**What to do:**
Beginning with the line below that contains "8: (265, 296, 39.40)" and ending with the line that contains "22: (690, 42, 110.35)", copy every line exactly. Copy nothing else.
++++ Given records
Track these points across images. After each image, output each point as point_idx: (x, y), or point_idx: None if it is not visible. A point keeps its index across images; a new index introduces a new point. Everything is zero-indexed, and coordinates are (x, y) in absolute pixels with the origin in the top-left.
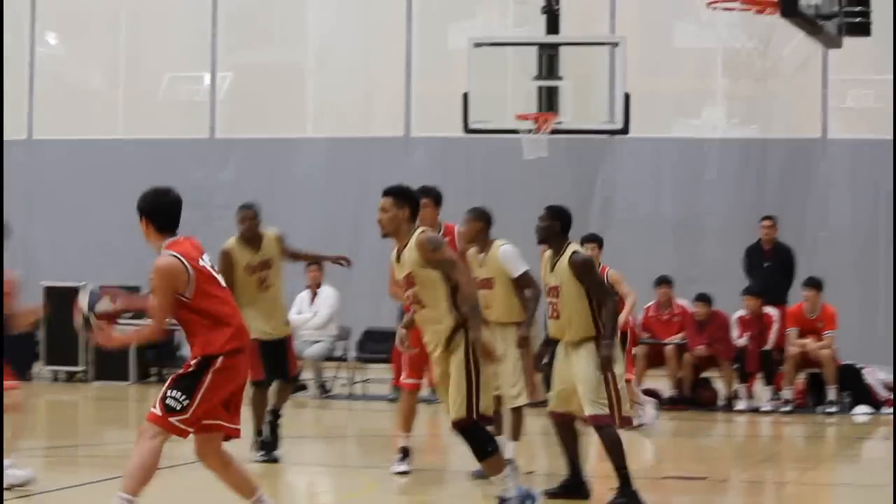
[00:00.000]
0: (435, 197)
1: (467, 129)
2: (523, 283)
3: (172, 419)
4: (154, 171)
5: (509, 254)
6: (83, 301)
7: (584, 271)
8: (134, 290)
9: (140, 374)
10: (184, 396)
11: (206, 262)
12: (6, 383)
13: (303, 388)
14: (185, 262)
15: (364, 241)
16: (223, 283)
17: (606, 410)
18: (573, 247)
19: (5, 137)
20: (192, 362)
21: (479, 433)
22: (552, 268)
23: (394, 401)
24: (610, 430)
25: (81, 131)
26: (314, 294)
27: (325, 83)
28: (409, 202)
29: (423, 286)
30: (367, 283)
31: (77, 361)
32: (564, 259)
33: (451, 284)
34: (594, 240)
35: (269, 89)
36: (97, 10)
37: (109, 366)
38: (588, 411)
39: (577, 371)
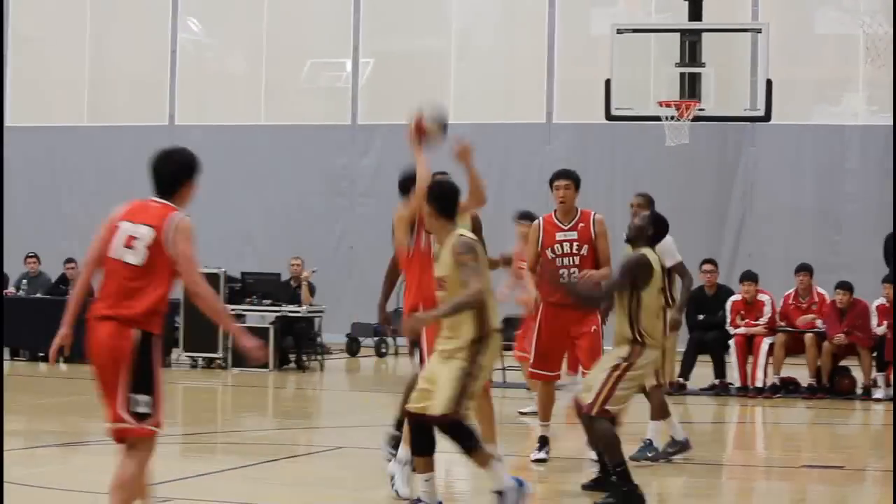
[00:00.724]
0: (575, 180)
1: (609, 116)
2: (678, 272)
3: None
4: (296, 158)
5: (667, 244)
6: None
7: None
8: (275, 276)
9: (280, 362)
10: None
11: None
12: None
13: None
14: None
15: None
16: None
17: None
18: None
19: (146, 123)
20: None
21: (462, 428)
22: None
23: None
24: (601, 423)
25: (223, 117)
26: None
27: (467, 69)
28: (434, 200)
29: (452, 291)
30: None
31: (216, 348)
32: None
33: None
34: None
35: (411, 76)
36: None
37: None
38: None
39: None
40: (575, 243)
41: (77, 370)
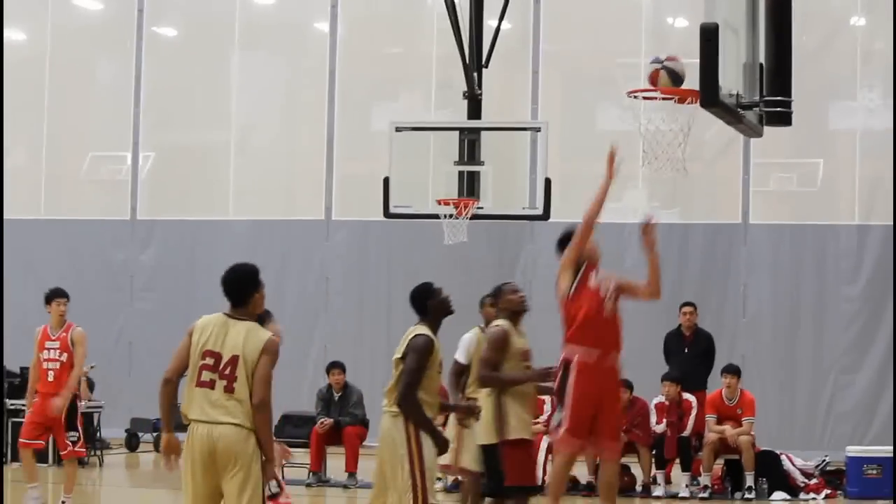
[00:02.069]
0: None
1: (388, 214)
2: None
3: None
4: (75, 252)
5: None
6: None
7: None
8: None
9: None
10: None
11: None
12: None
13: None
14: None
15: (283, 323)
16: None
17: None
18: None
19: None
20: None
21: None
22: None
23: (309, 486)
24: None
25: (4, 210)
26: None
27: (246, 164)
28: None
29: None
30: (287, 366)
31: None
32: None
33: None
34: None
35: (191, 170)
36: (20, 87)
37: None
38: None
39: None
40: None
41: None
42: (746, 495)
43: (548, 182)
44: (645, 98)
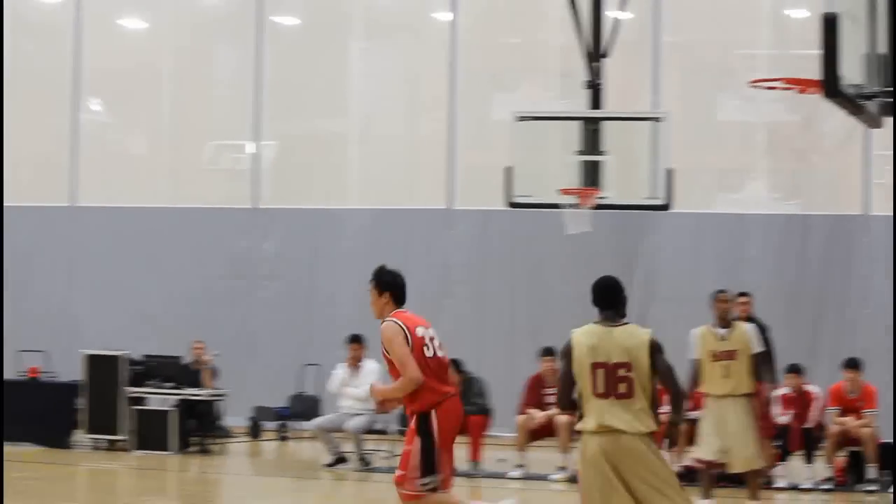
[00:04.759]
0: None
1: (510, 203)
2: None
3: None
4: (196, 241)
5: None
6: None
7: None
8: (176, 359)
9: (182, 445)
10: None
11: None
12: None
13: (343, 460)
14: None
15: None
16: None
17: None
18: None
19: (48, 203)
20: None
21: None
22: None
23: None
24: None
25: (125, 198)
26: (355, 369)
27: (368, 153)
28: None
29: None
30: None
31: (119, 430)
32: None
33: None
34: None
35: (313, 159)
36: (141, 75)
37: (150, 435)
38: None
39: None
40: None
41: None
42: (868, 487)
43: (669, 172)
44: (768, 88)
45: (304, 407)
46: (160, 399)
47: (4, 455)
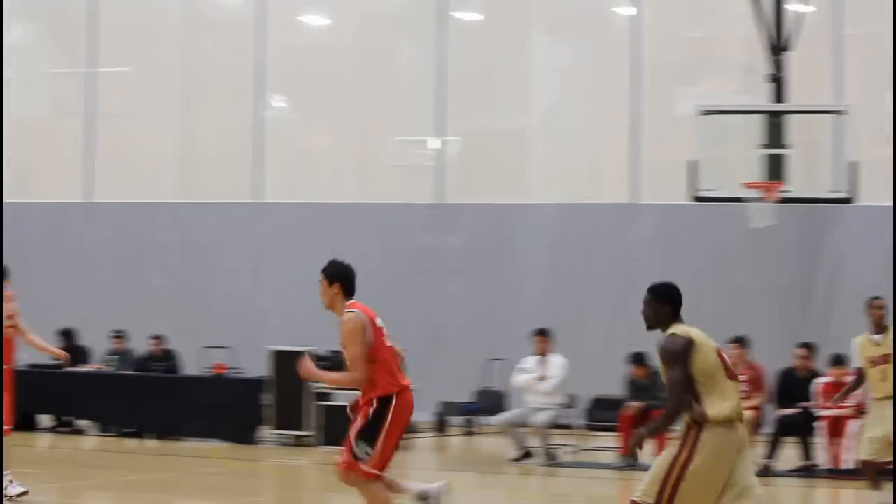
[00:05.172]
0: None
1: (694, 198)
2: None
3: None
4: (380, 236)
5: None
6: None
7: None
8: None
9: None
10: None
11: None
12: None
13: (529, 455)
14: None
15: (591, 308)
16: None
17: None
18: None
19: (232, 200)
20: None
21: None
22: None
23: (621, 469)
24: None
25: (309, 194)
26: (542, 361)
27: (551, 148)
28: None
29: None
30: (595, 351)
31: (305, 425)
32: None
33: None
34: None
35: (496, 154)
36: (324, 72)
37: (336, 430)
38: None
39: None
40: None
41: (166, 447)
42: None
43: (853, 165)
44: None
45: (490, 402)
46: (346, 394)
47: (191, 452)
++++++++
++++ Given records
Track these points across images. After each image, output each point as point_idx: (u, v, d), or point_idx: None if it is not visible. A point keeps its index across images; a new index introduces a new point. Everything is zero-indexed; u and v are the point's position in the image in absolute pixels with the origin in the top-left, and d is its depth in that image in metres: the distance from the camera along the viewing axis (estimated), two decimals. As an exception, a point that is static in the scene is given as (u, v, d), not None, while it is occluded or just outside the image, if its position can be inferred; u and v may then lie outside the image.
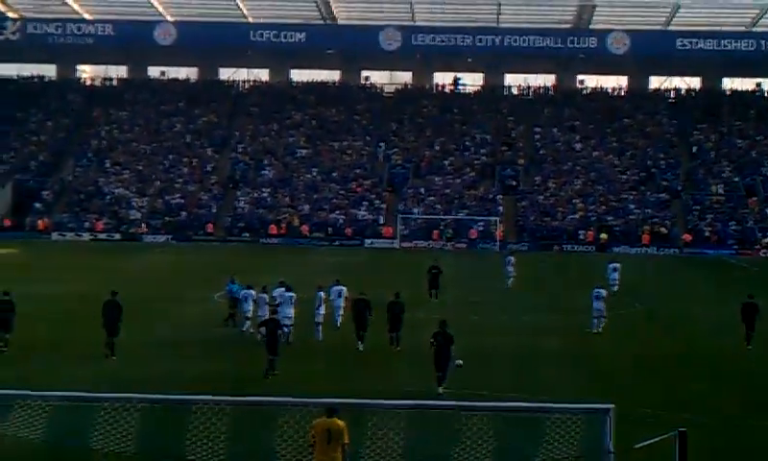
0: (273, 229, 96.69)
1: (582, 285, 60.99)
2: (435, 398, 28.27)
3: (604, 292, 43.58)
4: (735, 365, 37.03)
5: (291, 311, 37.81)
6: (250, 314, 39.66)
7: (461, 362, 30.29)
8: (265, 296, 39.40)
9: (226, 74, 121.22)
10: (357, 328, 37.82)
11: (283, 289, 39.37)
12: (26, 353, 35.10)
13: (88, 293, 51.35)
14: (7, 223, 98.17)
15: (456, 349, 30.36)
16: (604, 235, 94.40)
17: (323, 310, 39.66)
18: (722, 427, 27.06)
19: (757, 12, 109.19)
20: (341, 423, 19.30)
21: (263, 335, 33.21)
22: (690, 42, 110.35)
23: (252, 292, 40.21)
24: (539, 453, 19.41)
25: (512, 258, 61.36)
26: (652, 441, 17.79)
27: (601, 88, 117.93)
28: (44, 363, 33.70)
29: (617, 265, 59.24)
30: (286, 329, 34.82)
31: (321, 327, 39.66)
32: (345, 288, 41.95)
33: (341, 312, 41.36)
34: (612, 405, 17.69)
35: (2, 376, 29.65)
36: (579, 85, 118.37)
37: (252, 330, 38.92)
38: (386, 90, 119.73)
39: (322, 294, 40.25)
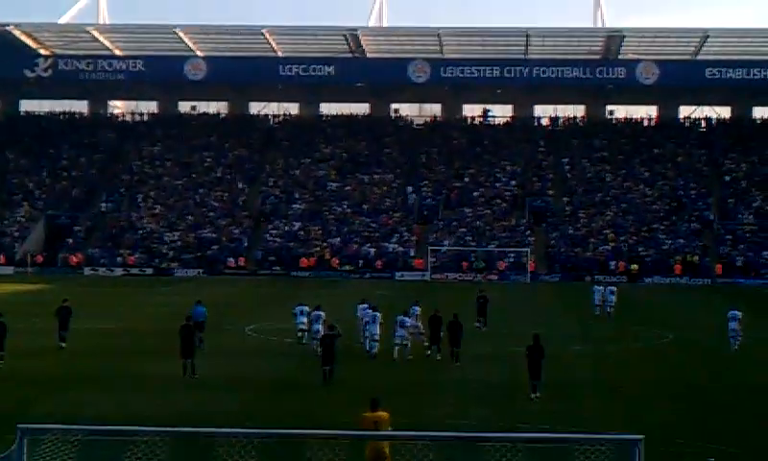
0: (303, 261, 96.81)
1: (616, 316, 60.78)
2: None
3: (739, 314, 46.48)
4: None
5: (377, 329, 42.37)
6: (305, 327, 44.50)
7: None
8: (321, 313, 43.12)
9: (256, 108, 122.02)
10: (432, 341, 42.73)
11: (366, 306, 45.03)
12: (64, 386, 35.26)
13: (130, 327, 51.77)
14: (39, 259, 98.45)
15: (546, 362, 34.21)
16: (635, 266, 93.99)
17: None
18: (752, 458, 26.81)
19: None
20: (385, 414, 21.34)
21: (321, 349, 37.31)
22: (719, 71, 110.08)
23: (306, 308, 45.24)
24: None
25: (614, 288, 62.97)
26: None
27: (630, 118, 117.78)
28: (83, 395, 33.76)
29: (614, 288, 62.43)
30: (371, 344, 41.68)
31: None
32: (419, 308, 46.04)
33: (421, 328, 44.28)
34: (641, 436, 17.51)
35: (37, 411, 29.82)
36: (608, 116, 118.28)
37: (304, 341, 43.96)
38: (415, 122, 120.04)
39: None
++++++++
**Task result:**
8: (265, 296, 39.40)
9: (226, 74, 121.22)
10: (357, 328, 37.82)
11: (283, 289, 39.37)
12: (26, 353, 35.10)
13: (88, 293, 51.35)
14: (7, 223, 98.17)
15: (456, 349, 30.36)
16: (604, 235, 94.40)
17: (323, 310, 39.66)
18: (722, 427, 27.06)
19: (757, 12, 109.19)
20: (341, 423, 19.30)
21: (263, 335, 33.21)
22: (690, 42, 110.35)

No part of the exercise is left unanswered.